A very useful component in an Arduino project is the mechanical button. It usually appears as a cube of metal and plastic with a small cylinder in the center supported internally by a spring (or by metal plates); it has four connectors with which it can be inserted into the holes of a breadboard. When the button is pressed, the opposite connectors connect electrically, closing the circuit. The photo below shows various angles of a mechanical button.
List of components
Let’s immediately review everything you need to prepare a button control prototype with Arduino. Once everything is assembled we will pass to write the necessary code.
We therefore need:
- a breadboard
- three jumper cables
- a twisted pair jumper
- a 10k ohm resistor
- a mechanical button
- an Arduino board
- a usb cable to connect Arduino to the pc
We will need the resistor to filter out any static electricity or other interference caused by releasing the button. In fact, we will set a digital input pin, connecting it to the key; if voltage fluctuations were to arrive at the pin, the input value would no longer correspond to a value less than or equal to the constant LOW, detecting false presses of the button.
Creation of the circuit to manage a button with Arduino
As can be seen from the photo, digital pin 8 has been connected to a button connector. The corresponding opposite connector is connected to ground (to the GND pin) via the resistor. The connector parallel to the one connected to the resistor goes directly to the Arduino 5V power supply, via the jumper and the jumper cable.
Managing the bounce of a button with Arduino
In addition to the voltage fluctuations that would occur if we connected the button to ground directly without using a resistance, pressing the button can cause bounces, which in turn cause voltage swings, with the result that the state of the button is pressed more times even after releasing it. For this reason, it is advisable to save the input voltage on pin 8 and the state prior to each cycle of the Arduino loop function in different variables. Before comparing if the value received from the pin corresponds to the Arduino constant HIGH, we will have to verify that the previous state and the current state of the button do not coincide (in which case we will consider the key not pressed). It is also advisable to insert a delay of a few milliseconds to wait for the key mechanism to reposition itself with each press.
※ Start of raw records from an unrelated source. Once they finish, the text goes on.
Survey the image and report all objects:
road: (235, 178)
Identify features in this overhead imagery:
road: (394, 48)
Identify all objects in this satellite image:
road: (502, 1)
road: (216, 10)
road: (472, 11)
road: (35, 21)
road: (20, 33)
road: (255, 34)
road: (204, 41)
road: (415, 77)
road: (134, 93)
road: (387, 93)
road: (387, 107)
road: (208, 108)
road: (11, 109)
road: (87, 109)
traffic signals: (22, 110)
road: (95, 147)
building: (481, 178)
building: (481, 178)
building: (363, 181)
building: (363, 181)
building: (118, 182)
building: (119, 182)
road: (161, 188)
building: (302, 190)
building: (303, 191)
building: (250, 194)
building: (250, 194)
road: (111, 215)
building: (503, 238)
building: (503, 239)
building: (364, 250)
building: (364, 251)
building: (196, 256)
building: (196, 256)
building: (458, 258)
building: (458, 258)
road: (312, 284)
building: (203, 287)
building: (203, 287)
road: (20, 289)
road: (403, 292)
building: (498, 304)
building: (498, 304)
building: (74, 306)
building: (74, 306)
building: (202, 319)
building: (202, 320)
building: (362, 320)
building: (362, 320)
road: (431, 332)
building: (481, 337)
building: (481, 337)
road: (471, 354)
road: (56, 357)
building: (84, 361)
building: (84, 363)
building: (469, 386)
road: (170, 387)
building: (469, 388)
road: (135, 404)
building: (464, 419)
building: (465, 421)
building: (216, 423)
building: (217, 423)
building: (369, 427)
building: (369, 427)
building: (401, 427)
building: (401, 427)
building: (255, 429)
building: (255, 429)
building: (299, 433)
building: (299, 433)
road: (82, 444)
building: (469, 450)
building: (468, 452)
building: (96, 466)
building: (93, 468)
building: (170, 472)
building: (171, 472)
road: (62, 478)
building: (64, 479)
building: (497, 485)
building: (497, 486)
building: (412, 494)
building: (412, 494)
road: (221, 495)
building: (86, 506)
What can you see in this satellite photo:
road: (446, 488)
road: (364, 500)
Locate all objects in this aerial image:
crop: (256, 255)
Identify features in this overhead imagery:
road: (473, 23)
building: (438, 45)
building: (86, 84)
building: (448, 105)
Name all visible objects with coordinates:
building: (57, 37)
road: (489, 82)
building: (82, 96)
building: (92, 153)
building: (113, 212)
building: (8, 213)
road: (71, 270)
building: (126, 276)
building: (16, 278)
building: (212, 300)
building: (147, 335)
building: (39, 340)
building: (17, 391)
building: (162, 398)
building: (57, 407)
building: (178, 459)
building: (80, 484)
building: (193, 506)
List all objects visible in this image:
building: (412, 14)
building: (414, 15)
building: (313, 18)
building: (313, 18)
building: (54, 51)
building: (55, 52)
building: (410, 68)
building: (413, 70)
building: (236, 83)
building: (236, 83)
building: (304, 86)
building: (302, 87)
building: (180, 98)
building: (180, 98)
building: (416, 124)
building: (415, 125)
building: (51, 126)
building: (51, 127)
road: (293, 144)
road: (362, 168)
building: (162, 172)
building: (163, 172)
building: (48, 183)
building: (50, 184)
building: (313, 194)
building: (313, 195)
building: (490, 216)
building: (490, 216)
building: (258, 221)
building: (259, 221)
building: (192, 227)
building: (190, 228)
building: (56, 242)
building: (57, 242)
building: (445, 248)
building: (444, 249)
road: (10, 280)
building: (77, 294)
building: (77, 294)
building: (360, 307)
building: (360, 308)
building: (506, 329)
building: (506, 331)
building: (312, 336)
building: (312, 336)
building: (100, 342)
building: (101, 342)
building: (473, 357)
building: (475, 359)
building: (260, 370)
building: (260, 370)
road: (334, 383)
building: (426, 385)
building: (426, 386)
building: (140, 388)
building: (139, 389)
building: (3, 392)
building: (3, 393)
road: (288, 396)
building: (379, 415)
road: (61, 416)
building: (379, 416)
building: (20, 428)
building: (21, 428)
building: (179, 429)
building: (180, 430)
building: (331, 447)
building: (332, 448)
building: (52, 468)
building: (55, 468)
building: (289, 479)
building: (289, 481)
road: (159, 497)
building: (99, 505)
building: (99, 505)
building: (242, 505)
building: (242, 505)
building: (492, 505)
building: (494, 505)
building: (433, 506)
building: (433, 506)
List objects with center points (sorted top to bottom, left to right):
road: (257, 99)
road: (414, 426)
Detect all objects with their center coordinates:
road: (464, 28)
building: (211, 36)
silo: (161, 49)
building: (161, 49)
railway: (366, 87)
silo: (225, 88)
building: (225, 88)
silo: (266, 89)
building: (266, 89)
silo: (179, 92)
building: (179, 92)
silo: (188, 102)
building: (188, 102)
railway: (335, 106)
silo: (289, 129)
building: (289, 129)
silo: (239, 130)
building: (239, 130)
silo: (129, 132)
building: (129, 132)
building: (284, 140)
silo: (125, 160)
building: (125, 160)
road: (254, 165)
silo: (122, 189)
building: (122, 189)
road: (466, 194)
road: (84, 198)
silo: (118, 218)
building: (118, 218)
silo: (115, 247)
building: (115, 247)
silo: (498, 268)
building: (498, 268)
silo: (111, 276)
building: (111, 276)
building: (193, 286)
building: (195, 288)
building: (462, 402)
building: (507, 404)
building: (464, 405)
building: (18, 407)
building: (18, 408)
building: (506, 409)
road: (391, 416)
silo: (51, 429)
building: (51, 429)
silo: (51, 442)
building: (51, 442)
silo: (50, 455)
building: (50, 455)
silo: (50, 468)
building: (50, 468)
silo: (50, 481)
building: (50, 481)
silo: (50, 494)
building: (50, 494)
The source code for managing the mechanical button with Arduino
In the project sketch, we set pin 8 in input mode and initialize the serial communication. To save the button state, we create the previous_status variable and the CURRENT_STATE constant. The first is initialized with the LOW constant, to indicate a low voltage associated with the key in its normal state (not pressed); the second receives the input voltage from pin 8 via the digitalRead function (which will be HIGH if mechanical pressure is exerted on the key). Subsequently, in the conditional test, we verify that the previous state is LOW and that the key has been pressed (CURRENT_STATE == HIGH). If the flow of execution enters the if block, after printing a special alert on the serial, we will apply a delay of 50 milliseconds. In the last line of the loop, we reassign the current state value to the previous_status variable, to re-compare with the next button state in the next cycle.
#define PIN_BUTTON 8
void setup () {
// initialization of serial communication
Serial.begin (9600);
// setting pin 8 in input mode
pinMode (PIN_BUTTON, INPUT);
}
// state of the mechanical button
int previous_state = LOW;
void loop () {
// state of the button set by serial monitor
const int CURRENT_STATE = digitalRead (BUTTON_PIN);
// verify that the previous state was low and that the key was pressed
if (CURRENT_STATE! = previous_state && CURRENT_STATE == HIGH) {
// print on the serial of a notification of pressing the key
Serial.println ("Key pressed");
// wait for 50 milliseconds to avoid mechanical bounces
delay (50);
}
// the current state of the button becomes the state prior to the next loop
previous_state = CURRENT_STATE;
}Try commenting on the delay and applying more or less prolonged pressures to the button to experience the bounce. Do the same by removing the state management code. What happens on the serial monitor?
Conclusion
We have seen how to manage a mechanical button with Arduino and how to solve the problems related to voltage fluctuations and its rebound. In the source code we made use of a variable declared outside the Arduino loop block; we will discuss this in more detail in a future article, where we will talk about the reuse of code through the creation of functions and we will take the opportunity to see how a library works, such as the one to manage the debounce of a button. We will not just print on the serial monitor, but we will try to turn on a led with a button.